It’s a move that consumers’ rights activists are calling a landmark ruling in favour of the principle of net neutrality.

The ruling stems from a complaint filed by researcher and blogger Ben Klass in 2013, alleging that Bell was violating net neutrality principles by offering its Bell Mobile TV app for $5 a month, with 5 gigabytes of data thrown in that doesn’t count towards data charges.

In effect, Klass argued, that meant Bell was charging 800 per cent more for data used through Netflix than through its own app.

Soon after, public interest groups filed a similar complaint against Videotron and its illico.tv service.

“The CRTC supports innovation on new platforms,” CRTC chair Jean-Pierre Blais said in a speech Thursday, but Bell and Videotron “were giving certain unlawful preferences to their mobile TV services.”

Blais echoed the talking points of net neutrality supporters in defending the decision, arguing that the decision is about “our ability to access content equally and fairly, in an open market that favours innovation and choice.
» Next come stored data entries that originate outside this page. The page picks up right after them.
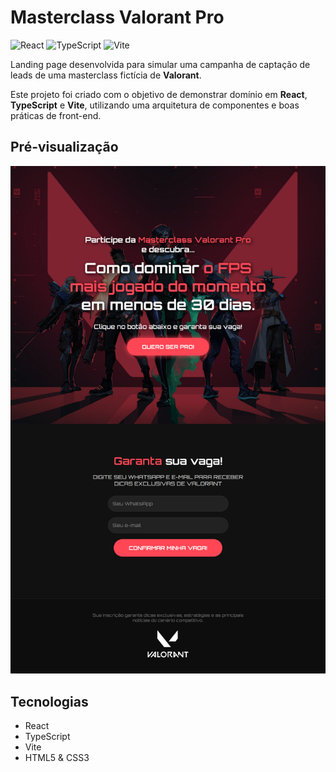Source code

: # Masterclass Valorant Pro

![React](https://img.shields.io/badge/react-%2320232a.svg?style=for-the-badge&logo=react&logoColor=%2361DAFB)
![TypeScript](https://img.shields.io/badge/typescript-%23007ACC.svg?style=for-the-badge&logo=typescript&logoColor=white)
![Vite](https://img.shields.io/badge/vite-%23646CFF.svg?style=for-the-badge&logo=vite&logoColor=white)

Landing page desenvolvida para simular uma campanha de captação de leads de uma masterclass fictícia de **Valorant**.

Este projeto foi criado com o objetivo de demonstrar domínio em **React**, **TypeScript** e **Vite**, utilizando uma arquitetura de componentes e boas práticas de front-end.

## Pré-visualização

![Screenshot do projeto](./src/assets/valorant-screenshot.png)

## Tecnologias

- React
- TypeScript
- Vite
- HTML5 & CSS3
Blais said the CRTC applauds the innovative products telecoms are putting forward, “but when the impetus to innovate steps on the toes of the principle of fair and open access to content, we will intervene.”

In a statement Thursday, Klass said it was “heartening” to see the CRTC “strike down this unfair practice.” Noted tech law expert Michael Geist called the ruling a “ringing endorsement” of the principles of net neutrality.

The telecom regulator has given Bell until April 29 to eliminate its preferential data charges for Bell Mobile TV, and Videotron has until March 31 to confirm its planned removal of the offending app.